In a multidisciplinary committee for gastrointestinal tumours, it was decided to administer neoadjuvant chemotherapy with four cycles of FOLFOX. After neoadjuvant treatment, a re-staging PET-CT scan showed a decrease in tumour size, with no enlarged lymph nodes or gastric tumour uptake. A laparoscopic subtotal gastrectomy was performed. The post-surgical pathology study showed complete tumour response, with 15 negative isolated lymph nodes and no lymphovascular or perineural invasion. The patient had no major postoperative complications (Clavien I), and chemotherapy treatment was restarted with four more cycles of 5-fluorouracil, with no recurrence in the six months that had elapsed.

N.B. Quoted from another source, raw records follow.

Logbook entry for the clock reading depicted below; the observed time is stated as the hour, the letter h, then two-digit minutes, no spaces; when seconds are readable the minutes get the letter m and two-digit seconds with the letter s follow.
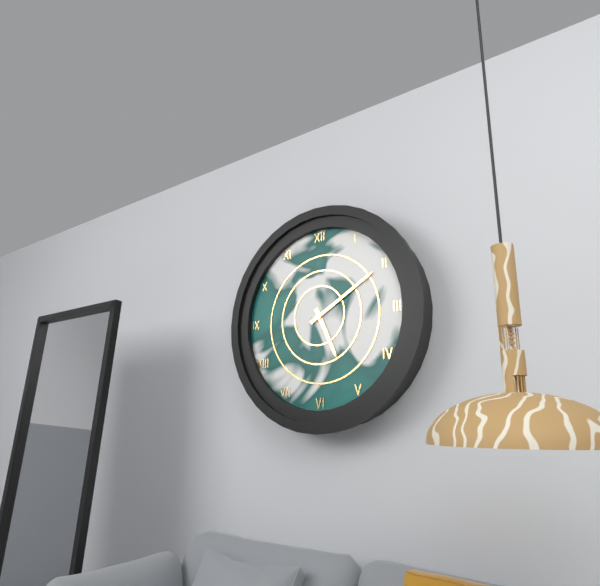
5h10
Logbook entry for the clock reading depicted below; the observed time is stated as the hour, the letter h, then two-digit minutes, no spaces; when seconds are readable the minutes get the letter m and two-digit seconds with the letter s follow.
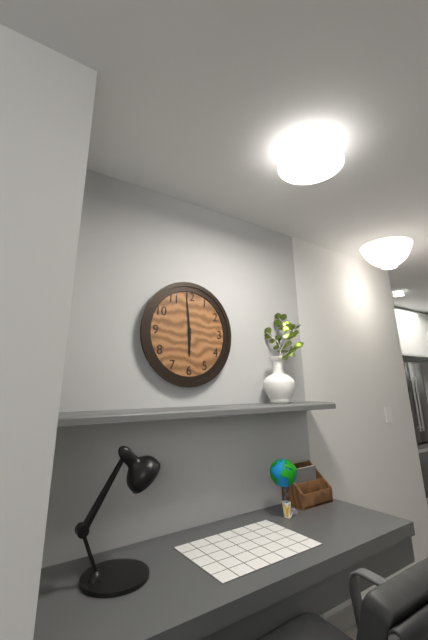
5h59
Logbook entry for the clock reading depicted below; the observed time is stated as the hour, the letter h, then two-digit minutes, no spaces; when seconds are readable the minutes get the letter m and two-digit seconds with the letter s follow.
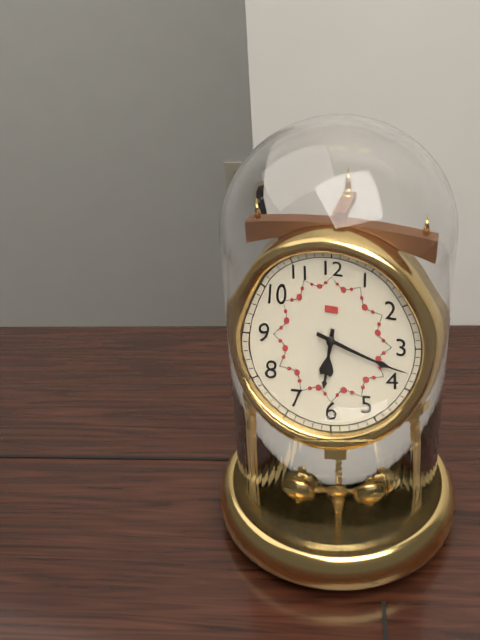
6h18
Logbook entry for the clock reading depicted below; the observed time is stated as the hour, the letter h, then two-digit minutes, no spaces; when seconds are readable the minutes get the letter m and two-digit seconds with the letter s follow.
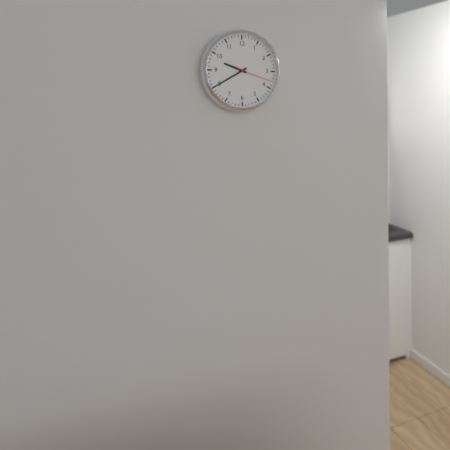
9h40
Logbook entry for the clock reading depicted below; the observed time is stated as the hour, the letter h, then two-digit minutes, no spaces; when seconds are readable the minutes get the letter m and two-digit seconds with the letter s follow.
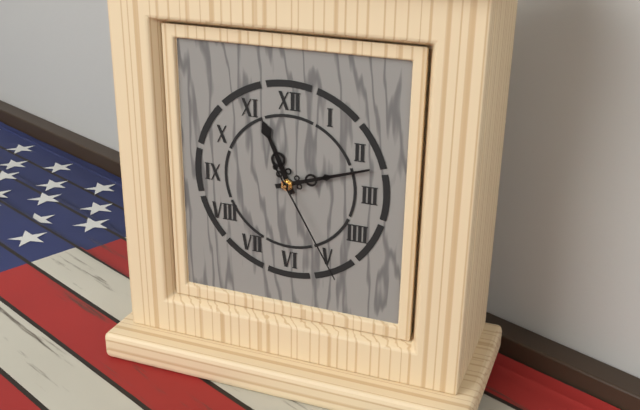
11h12m25s
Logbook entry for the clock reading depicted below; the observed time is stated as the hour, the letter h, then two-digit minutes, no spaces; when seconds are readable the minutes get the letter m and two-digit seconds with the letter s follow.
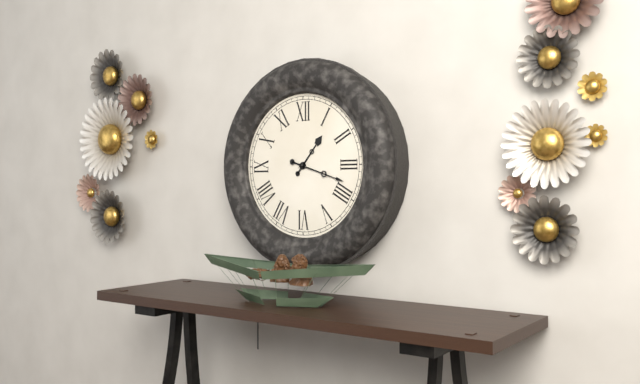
1h18
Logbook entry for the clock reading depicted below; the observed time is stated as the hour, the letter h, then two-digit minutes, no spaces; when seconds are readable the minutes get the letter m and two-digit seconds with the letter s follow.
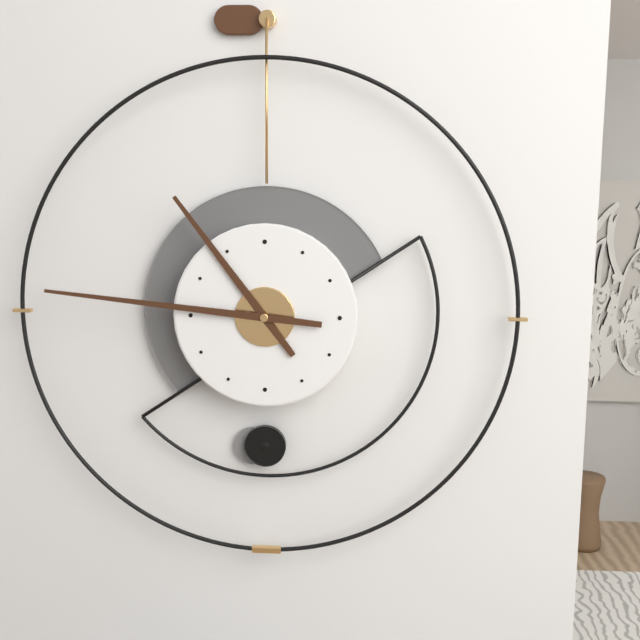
10h46
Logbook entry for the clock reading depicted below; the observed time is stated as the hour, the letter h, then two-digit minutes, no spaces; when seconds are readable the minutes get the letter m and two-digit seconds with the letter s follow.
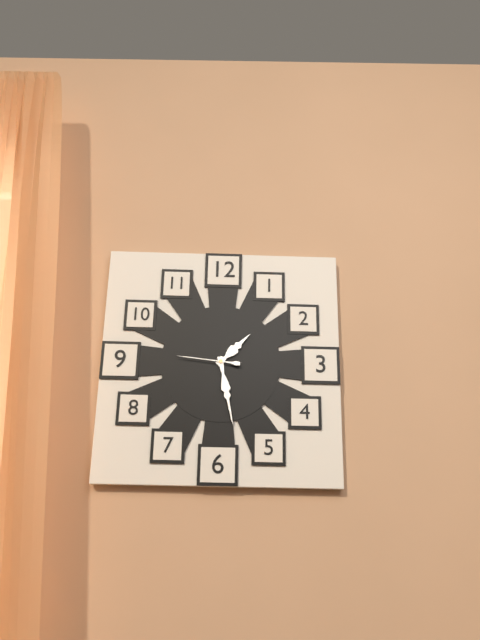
1h28m46s
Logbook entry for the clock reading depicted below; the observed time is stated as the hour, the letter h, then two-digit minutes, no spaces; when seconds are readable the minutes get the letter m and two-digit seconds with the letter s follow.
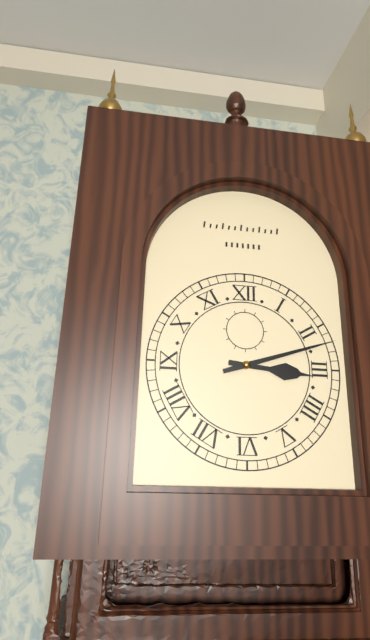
3h12
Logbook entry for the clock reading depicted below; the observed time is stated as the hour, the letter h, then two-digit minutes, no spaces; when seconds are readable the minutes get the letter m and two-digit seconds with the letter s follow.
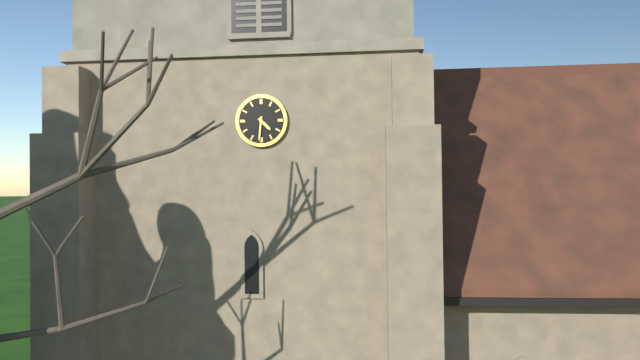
4h31
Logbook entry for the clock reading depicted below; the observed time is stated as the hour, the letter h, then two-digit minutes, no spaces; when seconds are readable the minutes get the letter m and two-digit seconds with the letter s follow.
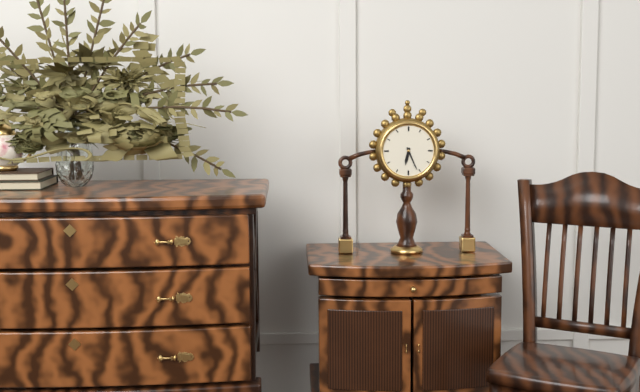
6h26
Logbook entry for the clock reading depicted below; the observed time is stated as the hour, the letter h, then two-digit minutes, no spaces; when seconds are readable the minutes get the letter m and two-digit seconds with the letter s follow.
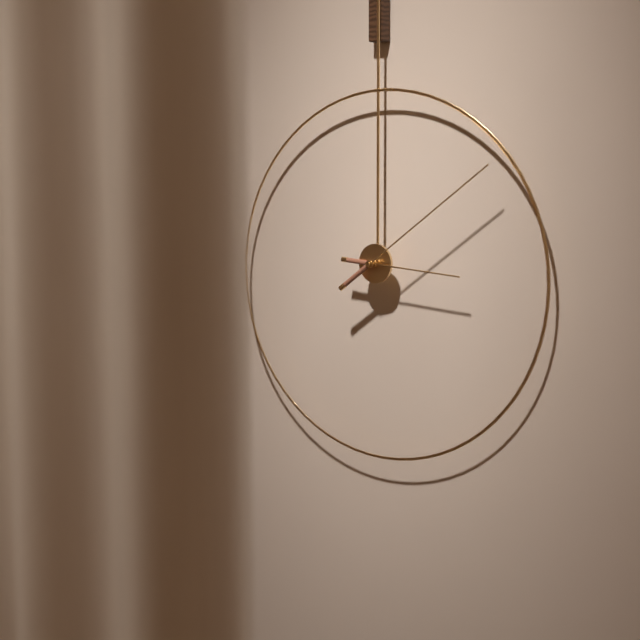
3h09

The first description of GMC was made by Hirakawa in 1975.2 GMC has been associated with Epstein-Barr virus (90% of patients) and microsatellite instability (6–10% of cases).3 However, the mechanism of viral oncogenesis is unclear. It should be noted that neither of these two aetiopathogenic factors was present in our case, which makes it an even more atypical case of GMC. Lymphoepithelioma-like gastric carcinoma (LELC) has traditionally been considered synonymous with GMC. However, there are histological features that differentiate them: GMC is arranged in syncytial sheets with well-defined peripheral margins and peritumoural lymphocyte arrangement, whereas LELC is arranged in small clusters divided by a large number of intratumoural lymphocytes.2

GMC is normally diagnosed in early stages, usually incidentally during gastroscopy. The most common location of this tumour is at the level of the cardia and gastric body. The clinical signs and symptoms are often non-specific, ranging from asymptomatic patients to severe cases of tumour-related gastric perforation.4 Definitive diagnosis is obtained by histopathology and immunohistochemistry. The differential diagnosis is with lymphoepithelioma-like gastric carcinoma, gastric MALT lymphoma and gastrointestinal stromal tumours.4

Due to its low incidence, treatment is not standardised, but complete tumour resection is the therapeutic option of choice. In small tumours, endoscopic submucosal resection may be valid. In the rest of GMC, as in our case, the treatment tends to be surgical resection.4 There are as yet no conclusive data on the best chemotherapy regimens and their timing.5 The prognosis for GMC is good, with a higher five-year survival rate (72%) than for other gastric cancers (42%).4 Lymphovascular invasion is relatively common, although not in our case. Haematogenous metastases to the liver, although rare, are the main cause of death.6

In conclusion, GMC is a rare histological variant of gastric cancer. The diagnosis can made in the case of typical morphological findings. Testing positive for Epstein-Barr virus or microsatellite instability support the diagnosis, although these abnormalities are not always present. As there are no specific therapeutic regimens for GMC, the usual ones for gastric cancer are adopted. In our case, the administration of neoadjuvant therapy resulted in a complete tumour response in the surgical specimen, which opens up new debates on the need for surgery in GMC.

Funding

No funding was received for preparing this manuscript.

Conflicts of interest

The authors declare that they have no conflicts of interest.